Et les créatures marines ? Le krill plongera plus profondément dans la colonne d’eau si le rayonnement UV est trop élevé, tandis que les œufs de poisson contiennent généralement de la mélanine, le même composé protecteur que celui des humains, même si tous les stades de la vie des poissons ne sont pas aussi bien protégés.

Quatre des cinq dernières années ont vu l’étendue de la glace marine diminuer, conséquence directe du changement climatique.

Moins de glace de mer signifie que davantage de rayons UV peuvent pénétrer dans l’océan, où il est plus difficile pour le phytoplancton et le krill de l’Antarctique de survivre. Une grande partie dépend de ces minuscules créatures, qui constituent la base du réseau trophique. S’ils ont plus de mal à survivre, la faim se répercutera sur toute la chaîne alimentaire. Les eaux de l’Antarctique deviennent également plus chaudes et plus acides en raison du changement climatique.

Des perspectives incertaines pour l’Antarctique

Nous devrions, à juste titre, célébrer le succès de l’interdiction du CFCS – un exemple rare de résolution d’un problème environnemental. Mais cela pourrait être prématuré. Le changement climatique pourrait retarder la reconstitution de notre couche d’ozone, par exemple en rendant les feux de brousse plus fréquents et plus graves.

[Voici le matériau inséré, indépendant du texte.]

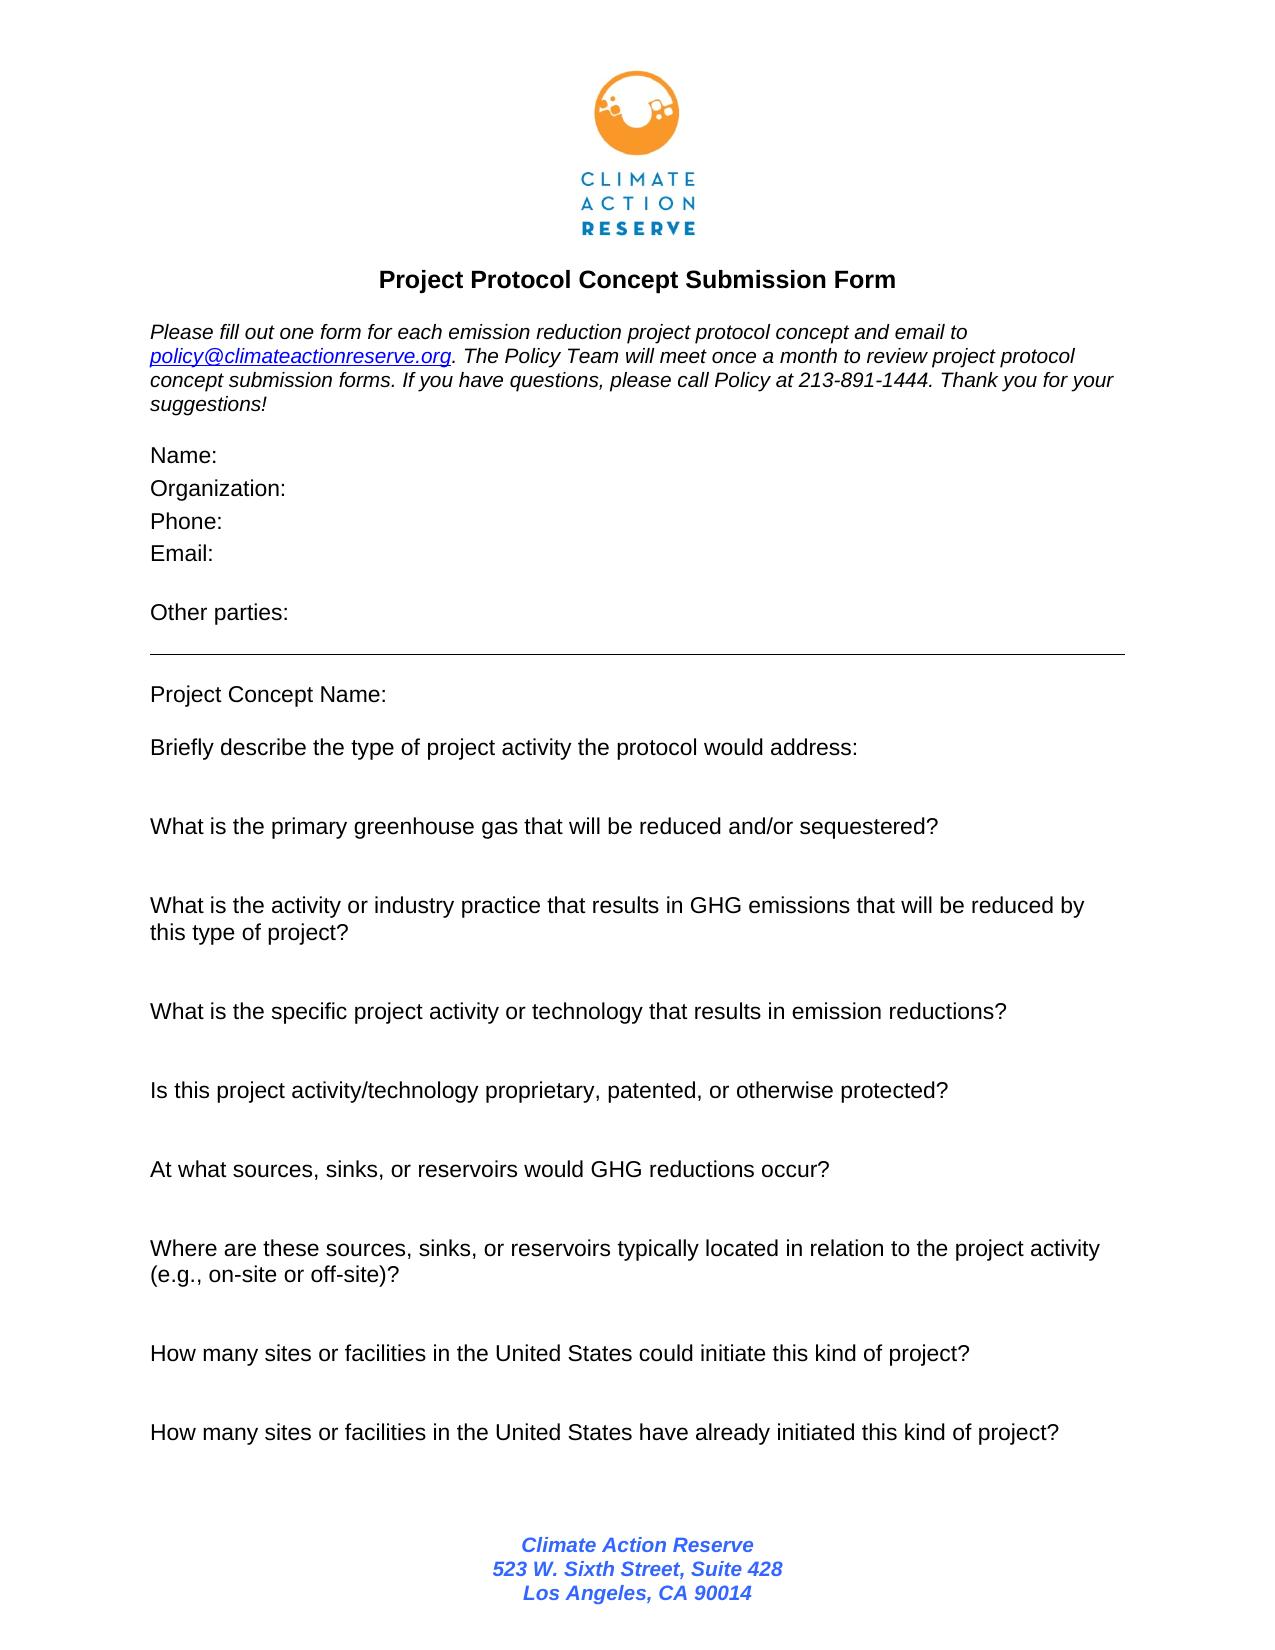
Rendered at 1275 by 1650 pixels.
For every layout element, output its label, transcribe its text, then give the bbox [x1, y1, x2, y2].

L’ozone pourrait également souffrir des propositions de géo-ingénierie telles que pulvérisation de sulfates dans l’atmosphère pour refléter la lumière du soleil, ainsi que des lancements de fusées plus fréquents.

Si la tendance récente se poursuit et que le trou dans la couche d’ozone persiste jusqu’à l’été, nous pouvons nous attendre à voir davantage de dégâts causés aux plantes et aux animaux, aggravés par d’autres menaces.

Nous ne savons pas si le trou dans la couche d’ozone perdurera. Mais nous savons que le changement climatique entraîne un comportement de l’atmosphère d’une manière sans précédent. Pour maintenir la reconstitution de la couche d’ozone sur la bonne voie, nous devons prendre des mesures immédiates pour réduire le carbone que nous émettons dans l’atmosphère.